5. September 2017 | | Kommentare deaktiviert für Wahlflyer: viel Papier – aber eine Wahlhilfe?

Alle Listen machen mit, nicht weniger als acht Wahlflyer wurden uns Stimmberechtigten mit den Wahlunterlagen zugestellt. Offenbar messen alle Parteien und Gruppierungen diesem Flyer eine gewisse Bedeutung zu, zahlen sie ja nebst Fotos, Graphik und Druck auch noch der Stadt an die Versandkosten.

Aber: Wenn ich die Wahlflyer durchgehe, muss ich die Stirne runzeln. Da erfahre ich nur die Vornamen der Kandidierenden, dort steht keine einzige Zeile zur politischen Stossrichtung oder zu politischen Anliegen. Viel Papier mit zum Teil sehr dürftigen Informationen.

Was bringt das den Stimmberechtigten, die sich über die Listen und die Kandidierenden informieren wollen? In einigen Fällen herzlich wenig bis nichts. Klar, der Wahlflyer ist nicht der einzige Kanal, um Informationen an die Wähler/-innen zu bringen, aber es ist ein wichtiger Weg, da damit alle Stimmberechtigten erreicht werden. Es ist sozusagen eine Visitenkarte.
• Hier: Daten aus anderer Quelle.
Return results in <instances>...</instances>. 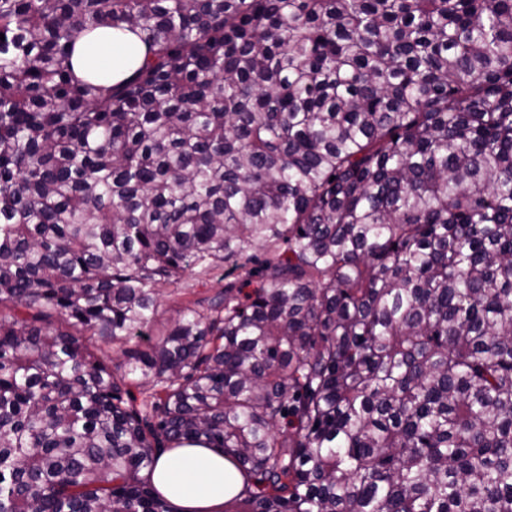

Aus meiner Sicht soll ein Wahlflyer, wenn er wirklich eine Wahlhilfe sein soll, zwei Ziele erreichen: Erstens soll er die Positionen und Schwerpunkte der Liste/Partei klarmachen und dies mit möglichst direktem Bezug zum Wahlkreis. Allgemeine Floskeln der schweizerischen Mutterpartei bringen nichts. Und zweitens soll er die Kandidierenden kurz vorstellen und ihnen ein Gesicht und ein gewisses Profil geben. Wird beides zusammen erfüllt, lohnt sich der Wahlflyer – für die Liste und für die Stimmberechtigten.

Als Wähler würde ich diese Visitenkarte der Listen kritisch prüfen. Wollen wir die Katze im Sack kaufen? Wäre es nicht im Sinne eines Ernstnehmens und der Wertschätzung der Stimmbürgerinnen und Stimmbürger, ihnen alle relevanten Informationen zukommen zu lassen?

Klar, es ist letztlich der Entscheid jeder Liste, wie sie sich darstellen will, d.h. wie ihre Visitenkarte aussehen soll. Es ist jedoch der Entscheid jeder Stimmbürgerin und jedes Stimmbürgers, welche Visitenkarte dann ihr/sein Vertrauen geniesst. Und ich bin mir sicher, dass eine informative Visitenkarte immer noch am meisten Vertrauen weckt.